HY3 on OpenRouter buys roughly 75 times more measured coding quality per dollar than Opus 4.7. The catch is that the absolute quality ceiling sits 14 points lower. The math only works when 74% is enough, or when you have a cheap verification step (compile, run tests, lint) that catches the misses. For agentic loops where each step has to clear a high bar before the next one fires, the cost-per-point advantage is a trap: a 26% failure rate compounds into a 70%+ failure rate over five steps.

Five workload shapes, run end to end

Bills computed on the same request shapes used in our GPT-5.5 vs Opus 4.7 vs Gemini 3.1 Pro comparison, extended with both HY3 prices and DeepSeek V4-Pro at its post-promo rate (the rate most forecasts should be using, since the launch promo expires May 31).

WorkloadHY3 (OR)HY3 (Tencent)V4-Pro (post-promo)Opus 4.7GPT-5.5
Casual code (50K in / 10K out)$0.006$0.014$0.12$0.50$0.55
Mid refactor (200K in / 50K out)$0.026$0.062$0.52$2.25$2.50
Repo-scale agent (500K in / 100K out)$0.059$0.14$1.22$5.00$5.50
1B tokens / month (70/30 blend)$124$284$2,262$11,000$12,500
10B tokens / month (heavy use)$1,240$2,840$22,620$110,000$125,000

At 10 billion tokens per month, the gap between HY3 on OpenRouter and GPT-5.5 is about $124,000 every 30 days, or $1.5 million annualised. The decision becomes: is a 14-point coding gap on SWE-Bench worth $1.5 million per year? For most production workloads that hide behind a verification step (CI, tests, code review), the answer is no. For autonomous coding agents without verification, the answer is yes, and then some.

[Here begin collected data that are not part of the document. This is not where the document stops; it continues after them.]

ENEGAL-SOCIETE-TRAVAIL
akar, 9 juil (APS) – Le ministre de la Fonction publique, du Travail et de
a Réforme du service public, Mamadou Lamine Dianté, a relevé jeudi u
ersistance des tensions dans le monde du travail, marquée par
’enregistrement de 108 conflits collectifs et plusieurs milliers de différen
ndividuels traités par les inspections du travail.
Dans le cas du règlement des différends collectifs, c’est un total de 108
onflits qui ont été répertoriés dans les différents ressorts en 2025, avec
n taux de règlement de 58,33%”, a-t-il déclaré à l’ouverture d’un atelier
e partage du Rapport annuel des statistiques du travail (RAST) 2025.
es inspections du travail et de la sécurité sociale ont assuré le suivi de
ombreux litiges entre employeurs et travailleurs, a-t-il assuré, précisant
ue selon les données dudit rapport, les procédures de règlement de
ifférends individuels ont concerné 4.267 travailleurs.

The license is not what most people think it is

HY3 Preview ships with downloadable weights, and the launch coverage uses "open-weights" and "open-source" interchangeably. They are not the same thing. The actual license is the Tencent Hy Community License Agreement, which is a custom Tencent document, not OSI-approved. Two clauses matter for commercial deployment:

  • Commercial use threshold. Entities with monthly active users above a defined cap must obtain a separate commercial license from Tencent. The cap mirrors the Llama community license structure and excludes hyperscalers and large platforms from default permission.
  • Derived models. Restrictions apply to redistributing fine-tunes and on naming conventions for downstream models. Read the full license before merging weights into a product shipped under a different brand.

For internal tools, side projects, and most startups under the threshold, the license is permissive enough to treat as effectively open. For platforms above the threshold, the license is closer to a paid commercial agreement that happens to include the weights. Either way, it is not Apache 2.0, and the difference will matter at some point during a procurement review. The Kimi K2.6 modified-MIT and GLM-5 MIT licenses, by contrast, do not carry these restrictions.

Where to actually route HY3, in one paragraph each

For bulk content extraction, summarisation, classification, and data labeling at scale, HY3 is the cheapest credible option in the 256K-context tier. The 74% SWE-Bench score is a coding benchmark, not a general-purpose proxy; on summarisation and classification the gap to frontier models is smaller. Run a small accuracy eval on your task type before committing, and if the eval clears the bar, the 75x cost advantage is real.

For coding assistance where a human reviews every diff, HY3 is workable on simple edits and dangerous on autonomous multi-step plans. The 14-point SWE-Bench gap compounds. Use it for grep-with-reasoning, draft generation, or first-pass code review, and route the actual edits to Opus 4.7 or GPT-5.5. The cost-blended stack (cheap reads, expensive writes) lands somewhere between $2 and $5 per million blended tokens.

For autonomous agents (CodeBuddy, Claude Code, Codex, anything that closes a loop without human review), HY3 is not the right pick today. Tencent itself flags the 495-step CodeBuddy agent in its product material, but those flows run on internal Hunyuan tooling with custom verification. Outside that environment, the base-model error rate will eat any cost savings within a few iterations. Wait for HY3 Full (preview implies a follow-up), or use it as a cheap retrieval layer beneath a more expensive reasoning model.